Top of EXCERPT PROVIDED

Consider I have three random variables A, B, C. I know that A depends on (B,C). Can I always deduce that it implies that A depends on B and also A depends on C? I mean does it implies that neither A is independent of B or A is independent of C?
I tried to find my answer using the definition that if A and (B, C) are independent then $p(A| B, C)= p(A)$ therefore, $\frac{p(A\cap (B, C))}{p(B, C)} = p(A)$. Then, if I want to use proof by contradiction, I can suppose that A and B are independent. therefore, $p(A|B)= \frac{p(A \cap B)}{p(B)}=p(A)$. But I cannot continue my proof from this part, since for the equation of $\frac{p(A\cap (B, C))}{p(B, C)} = p(A)$ I need something about $p(B, C)$ not, A and B.
I also know that A and B and C are independent if they all mutually be independent, and A be independent of (B, C), B be independent of (A, C), and C be independent of (A, B).
Based on this, is this deduction correct:
If I know that A is independent of (B, C), we must have
A be independent of B, and
A be independent of C.
Therefore, if one of these two conditions doesn't hold, then A is never independent of (B, C) jointly. Thus,
when I know that A depends on (B, C), I may have A is independent of B.
Is this sentence correct?
I got confused. How is that possible? the fig (d) in this answer shows that in v structure, Z depends on (X, Y) and also Z depends on X and Z depends on Y. I got confused. How can I imagine somehow the same figure when Z depends on (X, Y) and also Z depends on X, but Z is independent of Y?
(Sorry if my notation is not precise in statistics)

Bottom of EXCERPT PROVIDED
Top of DATA UNDER STUDY

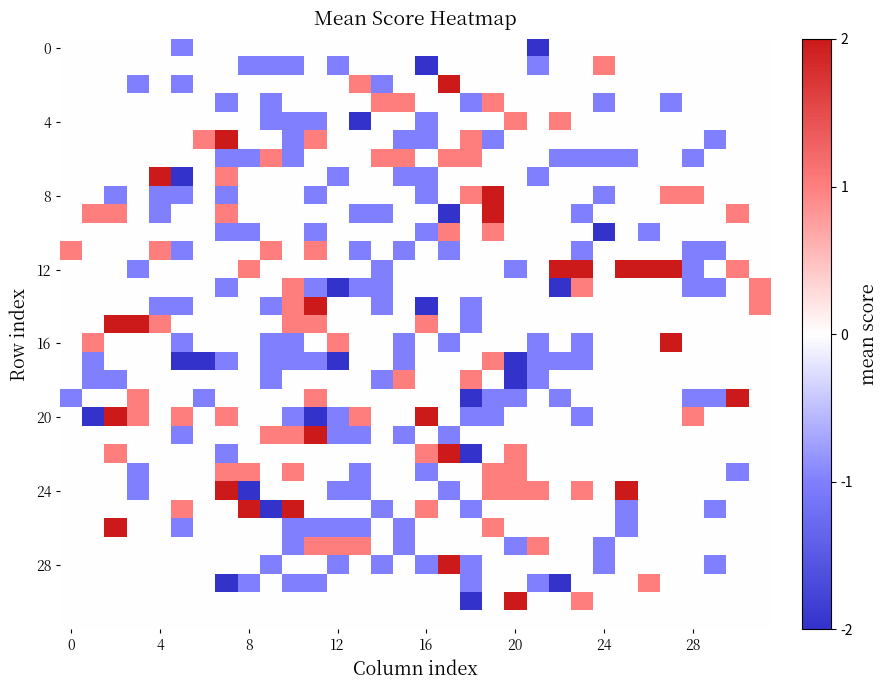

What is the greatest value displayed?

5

Bottom of DATA UNDER STUDY
Top of DATA UNDER STUDY

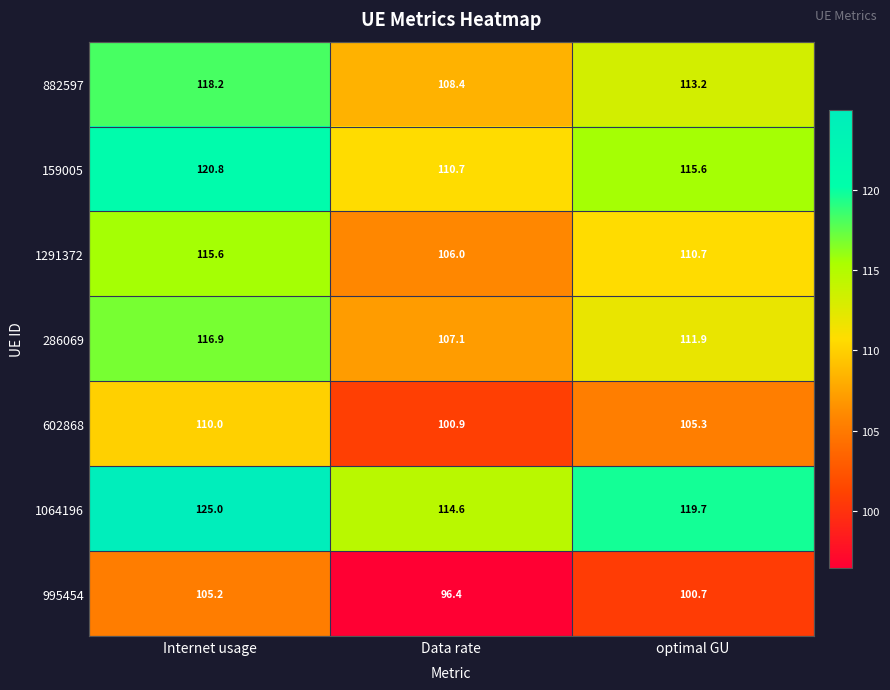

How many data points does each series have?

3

Bottom of DATA UNDER STUDY

> _ACTIONS TO TAKE_
**1)** Answer these questions about the post on dependence between random variables:
(a) How many random variables does the writer consider?
(b) Which figure does the writer cite as showing a v structure?
(c) What does the writer apologize for at the end?
**2)** Please quote the post on dependence between random variables between "I tried to find" and "independent of (A, B).", inclusive.

> _RESULTS IN ORDER_
**1)**
(a) Three: A, B and C.
(b) Fig (d).
(c) That the notation may not be precise in statistics.

**2)**
I tried to find my answer using the definition that if A and (B, C) are independent then $p(A| B, C)= p(A)$ therefore, $\frac{p(A\cap (B, C))}{p(B, C)} = p(A)$. Then, if I want to use proof by contradiction, I can suppose that A and B are independent. therefore, $p(A|B)= \frac{p(A \cap B)}{p(B)}=p(A)$. But I cannot continue my proof from this part, since for the equation of $\frac{p(A\cap (B, C))}{p(B, C)} = p(A)$ I need something about $p(B, C)$ not, A and B.
I also know that A and B and C are independent if they all mutually be independent, and A be independent of (B, C), B be independent of (A, C), and C be independent of (A, B).